Find friend groups and communities:

  • Union friends
  • Find which group a person belongs to
  • Merge groups when connections form
  • Analyze network structure and clustering

9. Equivalent Class Partitioning

Group equivalent elements:

  • Union elements that are equivalent
  • Transitive closure of equivalence relation
  • Used in compiler optimization and symbolic computation

10. Game Development

Terrain generation and pathfinding:

  • Generate connected regions (caves, islands)
  • Ensure map connectivity
  • Dynamic obstacle handling
  • Efficient region-based queries

Exercises

  1. Basic Implementation: Implement Union-Find with both path compression and union by rank.
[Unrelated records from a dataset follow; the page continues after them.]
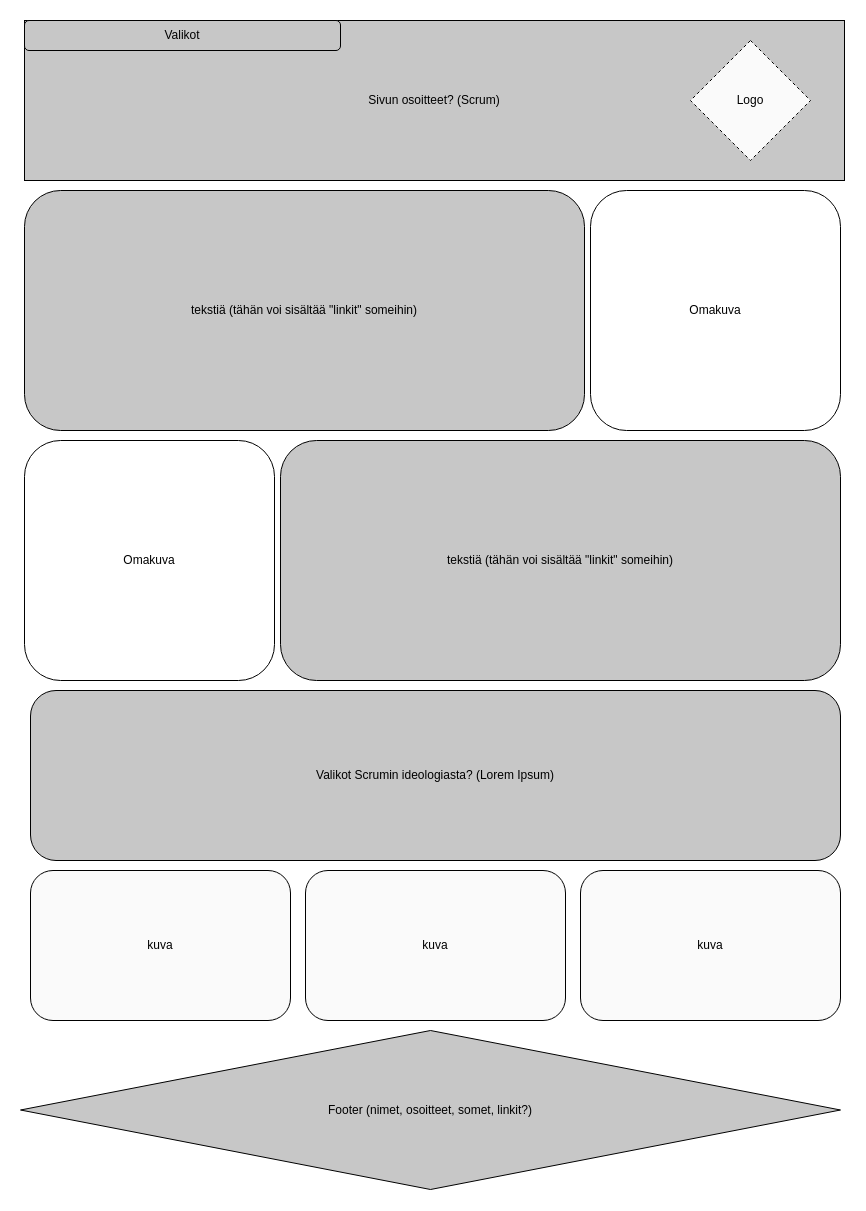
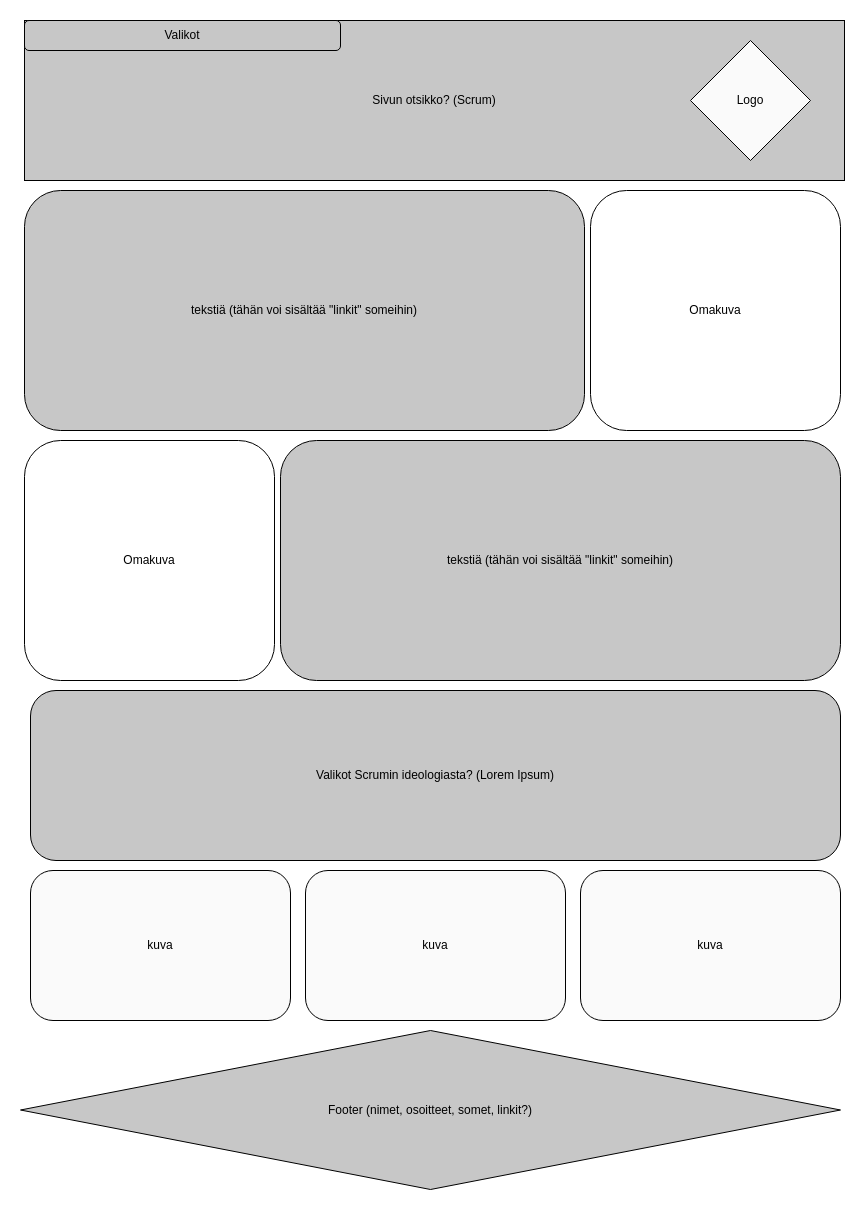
  <mxCell id="0" />
  <mxCell id="1" parent="0" />
- <mxCell id="2" value="Sivun osoitteet? (Scrum)" style="rounded=0;whiteSpace=wrap;html=1;fillColor=#C7C7C7;" parent="1" vertex="1"><mxGeometry x="24" width="820" height="160" as="geometry" y="20" /></mxCell>
+ <mxCell id="2" value="Sivun otsikko? (Scrum)" style="rounded=0;whiteSpace=wrap;html=1;fillColor=#C7C7C7;" parent="1" vertex="1"><mxGeometry x="24" width="820" height="160" as="geometry" y="20" /></mxCell>
  <mxCell id="3" value="tekstiä (tähän voi sisältää &quot;linkit&quot; someihin)" style="rounded=1;whiteSpace=wrap;html=1;fillColor=#C7C7C7;" parent="1" vertex="1"><mxGeometry x="24" y="190" width="560" height="240" as="geometry" /></mxCell>
  <mxCell id="4" value="Footer (nimet, osoitteet, somet, linkit?)" style="rhombus;whiteSpace=wrap;html=1;fillColor=#C7C7C7;" parent="1" vertex="1"><mxGeometry y="1030" width="820" height="159" as="geometry" x="20" /></mxCell>
  <mxCell id="5" value="Omakuva" style="rounded=1;whiteSpace=wrap;html=1;" parent="1" vertex="1"><mxGeometry x="590" y="190" width="250" height="240" as="geometry" /></mxCell>
  <mxCell id="6" value="tekstiä (tähän voi sisältää &quot;linkit&quot; someihin)" style="rounded=1;whiteSpace=wrap;html=1;fillColor=#C7C7C7;" parent="1" vertex="1"><mxGeometry x="280" y="440" width="560" height="240" as="geometry" /></mxCell>
  <mxCell id="7" value="Omakuva" style="rounded=1;whiteSpace=wrap;html=1;" parent="1" vertex="1"><mxGeometry x="24" y="440" width="250" height="240" as="geometry" /></mxCell>
  <mxCell id="8" value="Valikot Scrumin ideologiasta? (Lorem Ipsum)" style="rounded=1;whiteSpace=wrap;html=1;fillColor=#C7C7C7;" parent="1" vertex="1"><mxGeometry x="30" y="690" width="810" height="170" as="geometry" /></mxCell>
  <mxCell id="9" value="Valikot" style="rounded=1;whiteSpace=wrap;html=1;fillColor=#c7c7c7;" parent="1" vertex="1"><mxGeometry x="24" width="316" height="30" as="geometry" y="20" /></mxCell>
- <mxCell id="10" value="Logo" style="rhombus;whiteSpace=wrap;html=1;fillColor=#FAFAFA;dashed=1;" parent="1" vertex="1"><mxGeometry x="690" y="40" width="120" height="120" as="geometry" /></mxCell>
+ <mxCell id="10" value="Logo" style="rhombus;whiteSpace=wrap;html=1;fillColor=#FAFAFA;" parent="1" vertex="1"><mxGeometry x="690" y="40" width="120" height="120" as="geometry" /></mxCell>
  <mxCell id="11" value="kuva" style="rounded=1;whiteSpace=wrap;html=1;fillColor=#FAFAFA;" parent="1" vertex="1"><mxGeometry x="30" y="870" width="260" height="150" as="geometry" /></mxCell>
  <mxCell id="12" value="kuva" style="rounded=1;whiteSpace=wrap;html=1;fillColor=#FAFAFA;" parent="1" vertex="1"><mxGeometry x="305" y="870" width="260" height="150" as="geometry" /></mxCell>
  <mxCell id="13" value="kuva" style="rounded=1;whiteSpace=wrap;html=1;fillColor=#FAFAFA;" parent="1" vertex="1"><mxGeometry x="580" y="870" width="260" height="150" as="geometry" /></mxCell>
Test with various operations.
  2. Kruskal's Algorithm: Implement Kruskal's MST algorithm using Union-Find. Compare with Prim's algorithm.
  3. Number of Islands: Given a 2D grid of 1s (land) and 0s (water), count the number of islands using Union-Find.
  4. Friend Circles: Given a friendship matrix, find the number of friend circles (connected components).
  5. Redundant Connection: Given edges that form a tree plus one extra edge, find the redundant edge using cycle detection.
  6. Accounts Merge: Merge accounts that share common emails using Union-Find.
  7. Percolation: Implement a percolation simulation. Determine the percolation threshold.
  8. Dynamic Connectivity: Handle queries: add edge, check if two nodes are connected. Measure performance vs. DFS.
  9. Optimize Union-Find: Implement and compare: path compression, path halving, path splitting, union by size vs. rank.
  10. Offline Queries: Given a graph and queries about connectivity at different times, answer all queries efficiently using Union-Find.